What is being asked
Lines of the records that hold the word "index" are to be counted; give the number and nothing more.
---
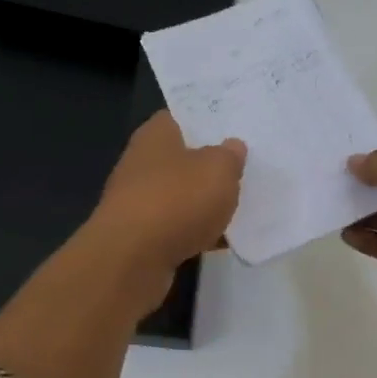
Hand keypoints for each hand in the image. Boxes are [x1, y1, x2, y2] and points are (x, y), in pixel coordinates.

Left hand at [89, 111, 245, 283]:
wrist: (131, 260)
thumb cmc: (176, 200)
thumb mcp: (219, 169)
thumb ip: (230, 156)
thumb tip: (232, 147)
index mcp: (156, 135)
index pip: (181, 117)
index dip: (207, 121)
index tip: (235, 128)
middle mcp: (141, 162)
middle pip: (182, 158)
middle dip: (209, 165)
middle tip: (245, 167)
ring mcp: (137, 200)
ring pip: (180, 194)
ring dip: (203, 202)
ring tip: (240, 206)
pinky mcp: (140, 235)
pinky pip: (175, 226)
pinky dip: (195, 231)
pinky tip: (221, 241)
---
Finished exercise
4